EXERCISE -
Please swap "Seller" for "Vendor" everywhere in the data below, and give the lines again with nothing else changed. Leave the pictures out of your answer.

DATA -
____
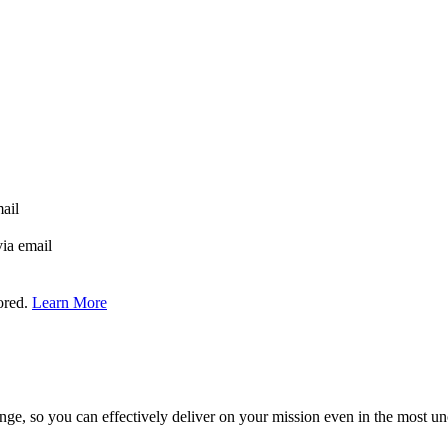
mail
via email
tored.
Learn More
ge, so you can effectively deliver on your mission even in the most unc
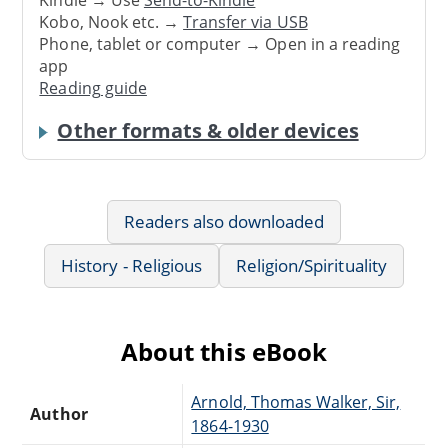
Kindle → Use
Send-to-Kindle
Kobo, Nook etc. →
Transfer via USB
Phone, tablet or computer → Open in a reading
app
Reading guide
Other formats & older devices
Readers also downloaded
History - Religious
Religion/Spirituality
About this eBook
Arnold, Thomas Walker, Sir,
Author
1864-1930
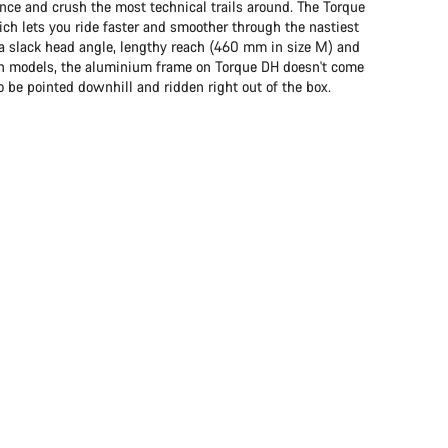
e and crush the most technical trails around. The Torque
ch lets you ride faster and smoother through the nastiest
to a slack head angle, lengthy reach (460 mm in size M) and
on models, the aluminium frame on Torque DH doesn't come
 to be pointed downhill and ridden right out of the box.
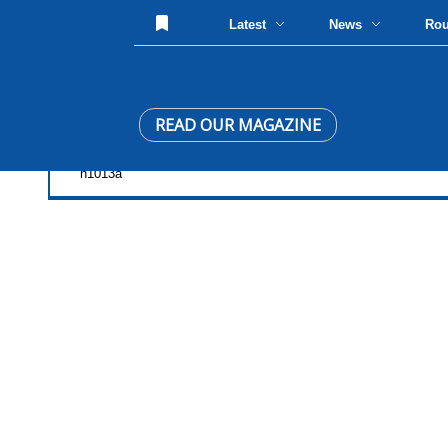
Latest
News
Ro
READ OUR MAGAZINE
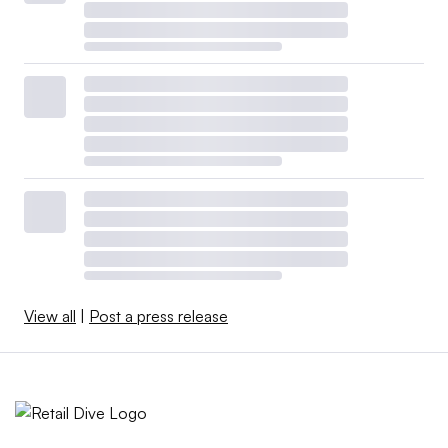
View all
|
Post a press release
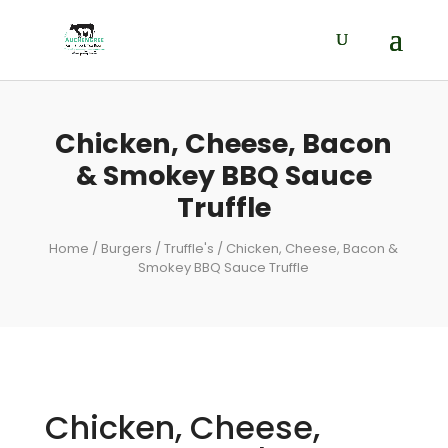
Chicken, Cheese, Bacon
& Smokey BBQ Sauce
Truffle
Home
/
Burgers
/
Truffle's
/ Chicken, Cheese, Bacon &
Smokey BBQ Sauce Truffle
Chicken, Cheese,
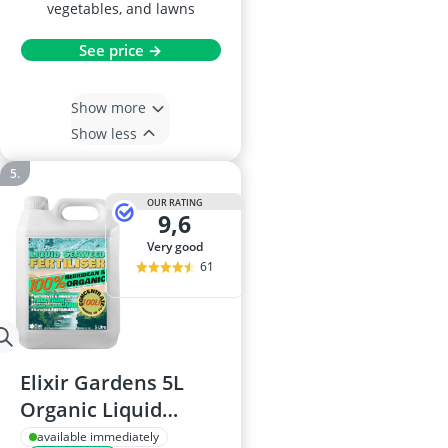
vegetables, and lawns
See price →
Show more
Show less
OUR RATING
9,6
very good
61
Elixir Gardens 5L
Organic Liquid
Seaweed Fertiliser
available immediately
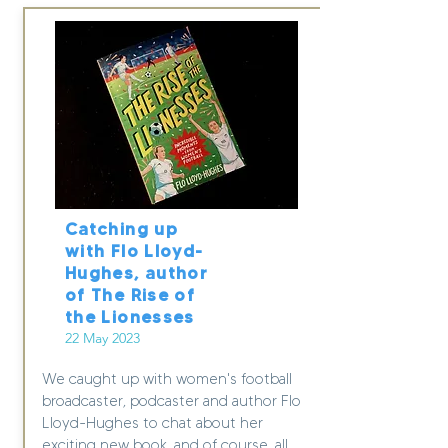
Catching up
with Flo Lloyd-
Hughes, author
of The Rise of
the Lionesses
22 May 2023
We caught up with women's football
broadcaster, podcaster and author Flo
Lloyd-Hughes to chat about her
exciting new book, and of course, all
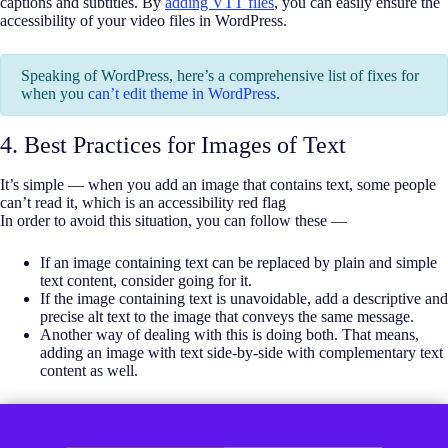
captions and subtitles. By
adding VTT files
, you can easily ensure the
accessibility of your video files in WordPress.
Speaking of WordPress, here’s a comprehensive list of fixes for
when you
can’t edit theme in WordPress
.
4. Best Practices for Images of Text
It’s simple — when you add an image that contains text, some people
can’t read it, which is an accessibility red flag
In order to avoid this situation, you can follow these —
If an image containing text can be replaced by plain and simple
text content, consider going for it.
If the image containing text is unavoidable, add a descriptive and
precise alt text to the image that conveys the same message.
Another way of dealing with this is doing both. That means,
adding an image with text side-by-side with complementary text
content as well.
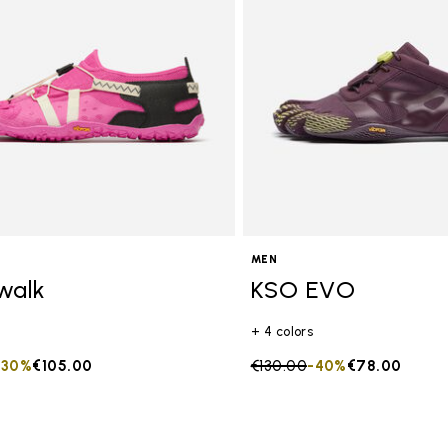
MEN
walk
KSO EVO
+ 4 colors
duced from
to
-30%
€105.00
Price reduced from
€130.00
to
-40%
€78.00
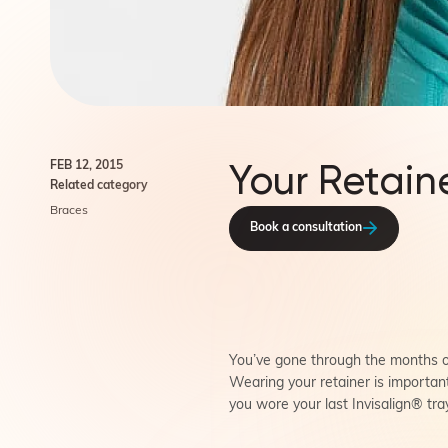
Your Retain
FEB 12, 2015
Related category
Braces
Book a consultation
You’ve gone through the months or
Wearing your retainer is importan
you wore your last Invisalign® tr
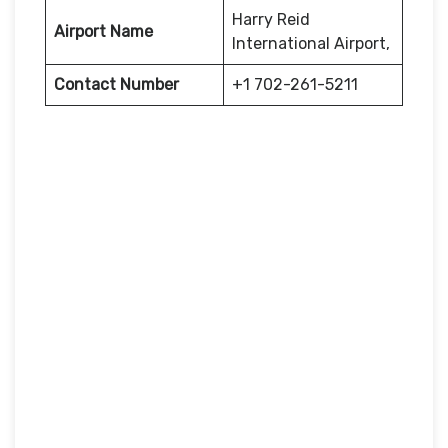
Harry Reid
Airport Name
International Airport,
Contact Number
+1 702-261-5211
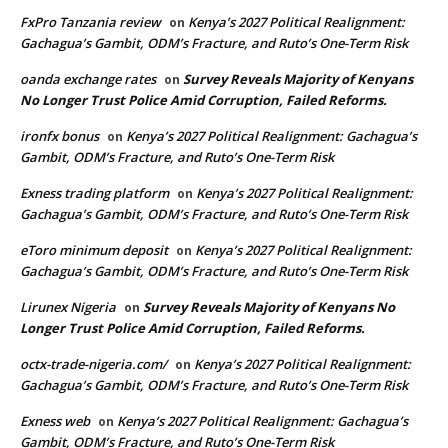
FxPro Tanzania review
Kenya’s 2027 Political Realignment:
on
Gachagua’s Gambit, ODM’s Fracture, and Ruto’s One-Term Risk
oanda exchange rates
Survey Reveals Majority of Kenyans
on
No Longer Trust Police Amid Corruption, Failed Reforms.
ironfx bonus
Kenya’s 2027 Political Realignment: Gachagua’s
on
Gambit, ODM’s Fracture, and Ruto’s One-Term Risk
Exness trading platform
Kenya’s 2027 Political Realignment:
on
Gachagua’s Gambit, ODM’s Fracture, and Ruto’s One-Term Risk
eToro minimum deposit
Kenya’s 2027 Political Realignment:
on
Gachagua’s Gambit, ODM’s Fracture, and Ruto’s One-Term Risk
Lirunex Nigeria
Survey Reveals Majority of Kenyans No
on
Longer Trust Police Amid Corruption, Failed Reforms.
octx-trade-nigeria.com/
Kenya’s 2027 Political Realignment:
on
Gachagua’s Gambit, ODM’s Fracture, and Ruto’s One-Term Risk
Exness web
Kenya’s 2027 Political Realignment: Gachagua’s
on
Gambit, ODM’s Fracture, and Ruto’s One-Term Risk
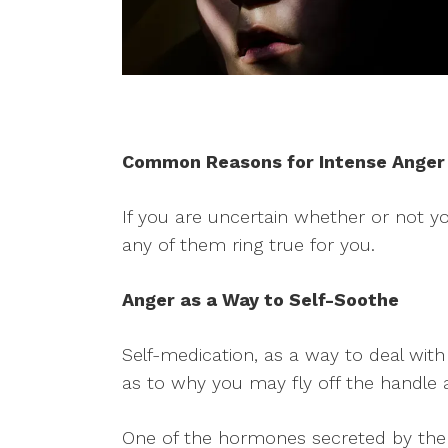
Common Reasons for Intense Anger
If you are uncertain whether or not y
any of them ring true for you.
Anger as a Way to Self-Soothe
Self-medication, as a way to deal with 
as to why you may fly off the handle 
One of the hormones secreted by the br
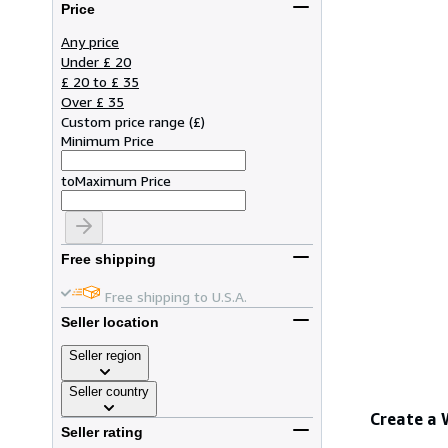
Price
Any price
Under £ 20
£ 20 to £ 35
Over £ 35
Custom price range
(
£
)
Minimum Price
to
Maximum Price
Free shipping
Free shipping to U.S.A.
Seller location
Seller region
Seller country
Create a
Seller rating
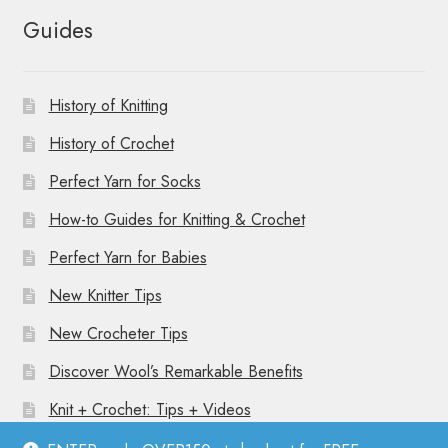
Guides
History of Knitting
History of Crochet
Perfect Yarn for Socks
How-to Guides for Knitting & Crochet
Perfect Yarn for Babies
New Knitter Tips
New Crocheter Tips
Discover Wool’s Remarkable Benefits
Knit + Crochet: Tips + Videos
____
SOLVED EXERCISE -
mail
via email
tored.
Learn More
ge, so you can effectively deliver on your mission even in the most unc
Kindle → Use
Send-to-Kindle
Kobo, Nook etc. →
Transfer via USB
Phone, tablet or computer → Open in a reading
app
Reading guide
Other formats & older devices
Readers also downloaded
History - Religious
Religion/Spirituality
About this eBook
Arnold, Thomas Walker, Sir,
Author
1864-1930
e and crush the most technical trails around. The Torque
ch lets you ride faster and smoother through the nastiest
to a slack head angle, lengthy reach (460 mm in size M) and
on models, the aluminium frame on Torque DH doesn't come
 to be pointed downhill and ridden right out of the box.
Latest
News
Ro
READ OUR MAGAZINE
View all
|
Post a press release
Chicken, Cheese, Bacon
& Smokey BBQ Sauce
Truffle
Home
/
Burgers
/
Truffle's
/ Chicken, Cheese, Bacon &
Smokey BBQ Sauce Truffle
Chicken, Cheese,
vegetables, and lawns
See price →
Show more
Show less
OUR RATING
9,6
very good
61
Elixir Gardens 5L
Organic Liquid
Seaweed Fertiliser
available immediately
Catching up
with Flo Lloyd-
Hughes, author
of The Rise of
the Lionesses
22 May 2023
We caught up with women's football
broadcaster, podcaster and author Flo
Lloyd-Hughes to chat about her
exciting new book, and of course, all
captions and subtitles. By
adding VTT files
, you can easily ensure the
accessibility of your video files in WordPress.
Speaking of WordPress, here’s a comprehensive list of fixes for
when you
can’t edit theme in WordPress
.
4. Best Practices for Images of Text
It’s simple — when you add an image that contains text, some people
can’t read it, which is an accessibility red flag
In order to avoid this situation, you can follow these —
If an image containing text can be replaced by plain and simple
text content, consider going for it.
If the image containing text is unavoidable, add a descriptive and
precise alt text to the image that conveys the same message.
Another way of dealing with this is doing both. That means,
adding an image with text side-by-side with complementary text
content as well.
MEN
walk
KSO EVO
+ 4 colors
duced from
to
-30%
€105.00
Price reduced from
€130.00
to
-40%
€78.00
Your Retain
FEB 12, 2015
Related category
Braces
Book a consultation
You’ve gone through the months or
Wearing your retainer is importan
you wore your last Invisalign® tr
Harry Reid
Airport Name
International Airport,
Contact Number
+1 702-261-5211
FxPro Tanzania review
Kenya’s 2027 Political Realignment:
on
Gachagua’s Gambit, ODM’s Fracture, and Ruto’s One-Term Risk
oanda exchange rates
Survey Reveals Majority of Kenyans
on
No Longer Trust Police Amid Corruption, Failed Reforms.
ironfx bonus
Kenya’s 2027 Political Realignment: Gachagua’s
on
Gambit, ODM’s Fracture, and Ruto’s One-Term Risk
Exness trading platform
Kenya’s 2027 Political Realignment:
on
Gachagua’s Gambit, ODM’s Fracture, and Ruto’s One-Term Risk
eToro minimum deposit
Kenya’s 2027 Political Realignment:
on
Gachagua’s Gambit, ODM’s Fracture, and Ruto’s One-Term Risk
Lirunex Nigeria
Survey Reveals Majority of Kenyans No
on
Longer Trust Police Amid Corruption, Failed Reforms.
octx-trade-nigeria.com/
Kenya’s 2027 Political Realignment:
on
Gachagua’s Gambit, ODM’s Fracture, and Ruto’s One-Term Risk
Exness web
Kenya’s 2027 Political Realignment: Gachagua’s
on
Gambit, ODM’s Fracture, and Ruto’s One-Term Risk
Common Reasons for Intense Anger
If you are uncertain whether or not y
any of them ring true for you.
Anger as a Way to Self-Soothe
Self-medication, as a way to deal with 
as to why you may fly off the handle 
One of the hormones secreted by the br
Price
Any price
Under £ 20
£ 20 to £ 35
Over £ 35
Custom price range
(
£
)
Minimum Price
to
Maximum Price
Free shipping
Free shipping to U.S.A.
Vendor location
Vendor region
Vendor country
Create a
Vendor rating
Guides
History of Knitting
History of Crochet
Perfect Yarn for Socks
How-to Guides for Knitting & Crochet
Perfect Yarn for Babies
New Knitter Tips
New Crocheter Tips
Discover Wool’s Remarkable Benefits
Knit + Crochet: Tips + Videos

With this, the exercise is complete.